Contoso Ltd. employs a remote sales force that travels the world and connects to the main office via a toll-free private connection modem service. This direct access is expensive and often busy during times of heavy use. You believe you can save money and provide more people access by configuring a VPN using ISA Server.

Explain how to migrate the users from this private dial-up service to VPN across an ISA Server deployment.

Run the Virtual Private Network Configuration wizard in ISA Management on the Seattle array. Running this wizard starts Routing and Remote Access Server and configures it with VPN ports for PPTP and L2TP tunnels. The wizard also adds four IP Packet Filter rules to permit PPTP and L2TP packets access to the ISA Server computer. For each client, configure a dial-up account to the Internet and a secondary VPN connection. For Windows 2000 clients, use the Network Connection wizard and configure a new connection to a private network through the Internet. Specify the VPN host name as the IP address or fully qualified domain name of the external adapter on the ISA Server computer.

These remote users frequently visit the other two Contoso offices and dock their portable computers into the Local Area Network (LAN). However, whenever they are not connected to their home office LAN, they are unable to access the Internet. These users run the Firewall Client software.

Why are the users not able to access the Internet from remote offices? Describe an administratively efficient means for fixing this problem without manually configuring every portable computer.

The Firewall client or Web Proxy client and the ISA Server computer might not be configured for automatic discovery. From the Control Panel on a client computer, double-click the Firewall Client icon and select the Automatically Detect ISA Server check box. The automatic discovery of a Web Proxy client is done through the client's Web browser. When automatic discovery is disabled clients will be unable to update their connections to other ISA Server computers automatically, such as when visiting other offices.

ISA Server supports updating clients over the Web Proxy Auto Discovery Protocol (WPAD). From the array properties dialog box, click the Auto Discovery tab. Then, select the Publish Automatic Discovery Information check box and specify the port for automatic discovery requests.

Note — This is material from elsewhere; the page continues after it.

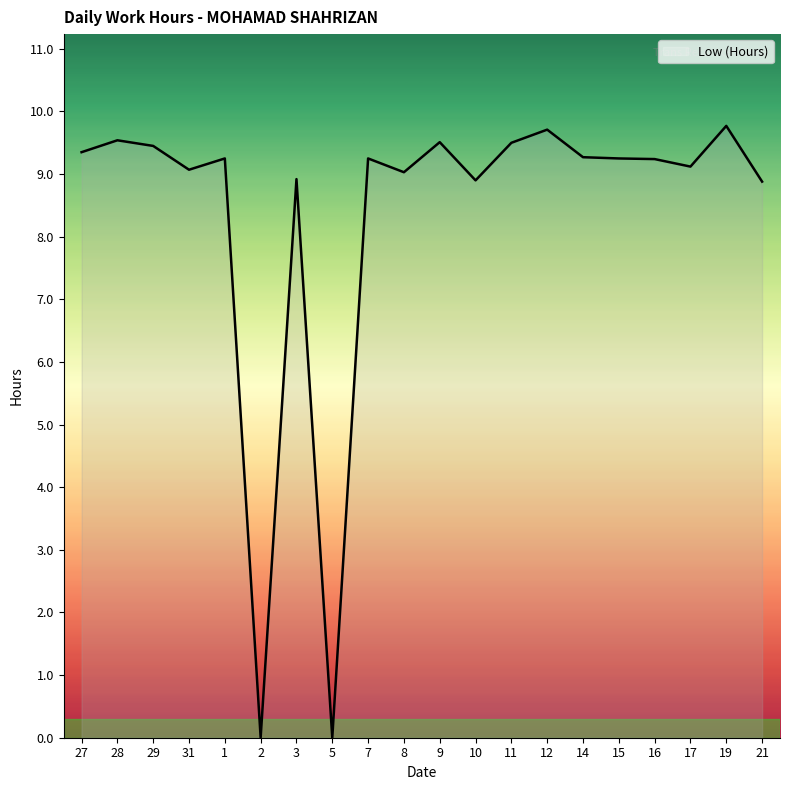

What is the difference between the maximum and minimum values?

9.8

By default this is port 80. This port designation is the default port for the Web server. Therefore, if you are running Internet Information Services (IIS) on the ISA Server computer, verify that no Web sites on the server are using port 80, otherwise it will conflict with autodiscovery set to the same port. Use a tool such as netstat –an to check for other applications sharing this port. Next, configure either DNS or DHCP to configure the clients with the appropriate WPAD entry. Detailed instructions for how to configure the DNS and DHCP entries are located in this training kit and in the ISA Server Help files.

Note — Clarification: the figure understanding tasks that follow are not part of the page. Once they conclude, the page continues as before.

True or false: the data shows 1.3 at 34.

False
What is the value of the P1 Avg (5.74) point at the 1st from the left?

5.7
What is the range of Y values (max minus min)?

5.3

The Orlando office has reorganized and re-branded with a new company name. To reflect this, the entire office has migrated to a new Active Directory domain. However, the network traffic from Orlando is still configured to route to the Internet via the Seattle office ISA Server computer.

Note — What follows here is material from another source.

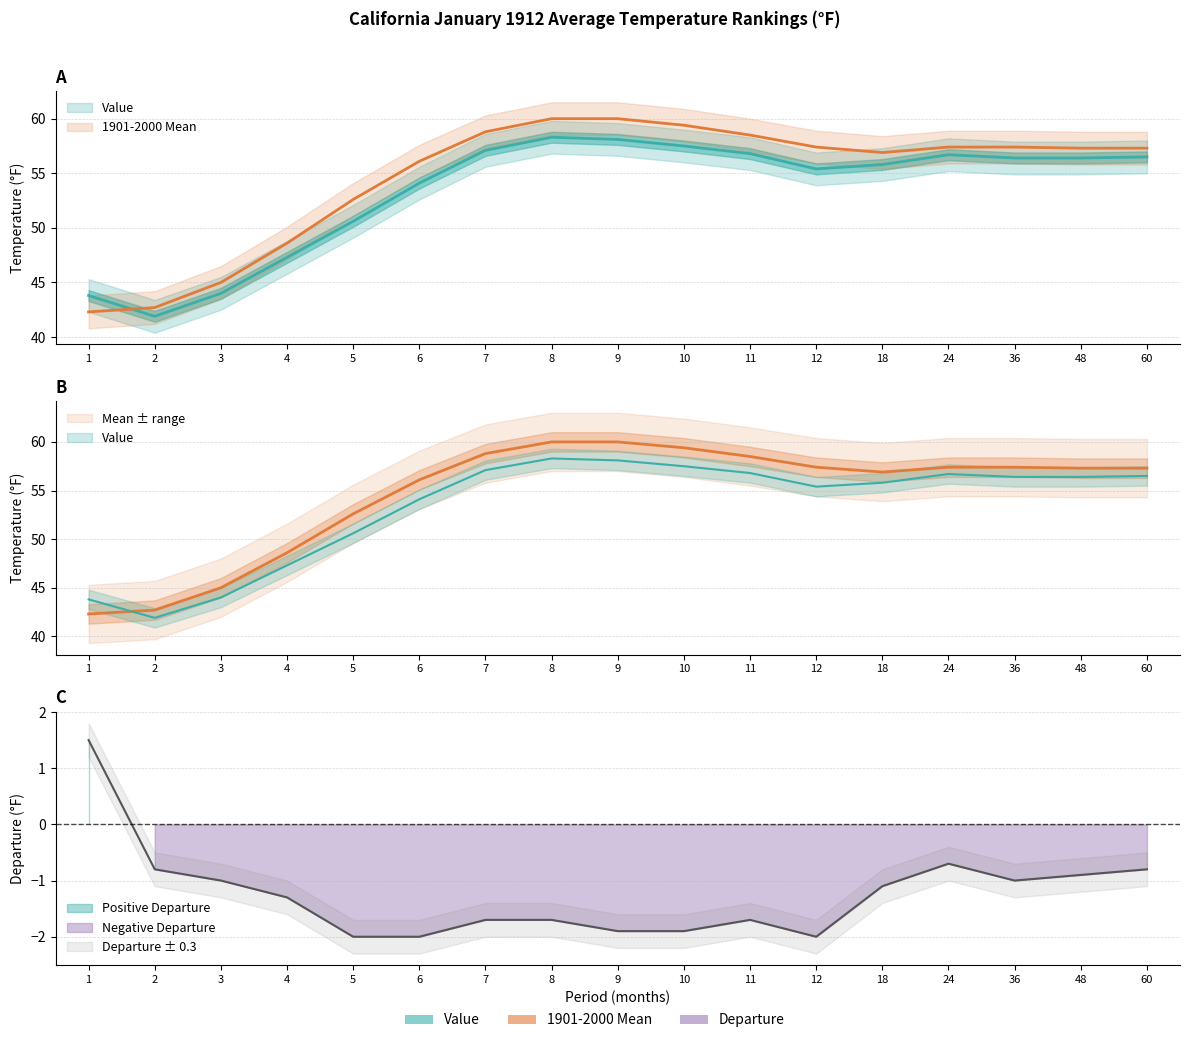

Rank the series at 24 from lowest to highest value.

Departure, Value, 1901-2000 Mean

After the domain change, you notice that your network traffic to the Internet has increased significantly and your users have slower intranet access. The Orlando staff members run the Firewall Client software. What is the most likely reason for the network delay that users are experiencing?

Check the logical locations for both the internal and external domain name servers (DNS) and confirm that the clients are not configured to resolve internal computer requests by external name servers. With the Firewall Client software enabled, the client sends name resolution requests to be resolved by the ISA Server computer instead of the client resolving them. Because clients are using the Firewall Client software, configure the Local Domain Table (LDT) with the names of the internal domains. The Firewall Client software will first query the LDT for its destination domain. If the domain is listed then the client will resolve the name locally and not forward the request to the ISA Server computer for name resolution. This is an efficient means for resolving names of internal domains. This LDT query will only work with computers configured as Firewall clients.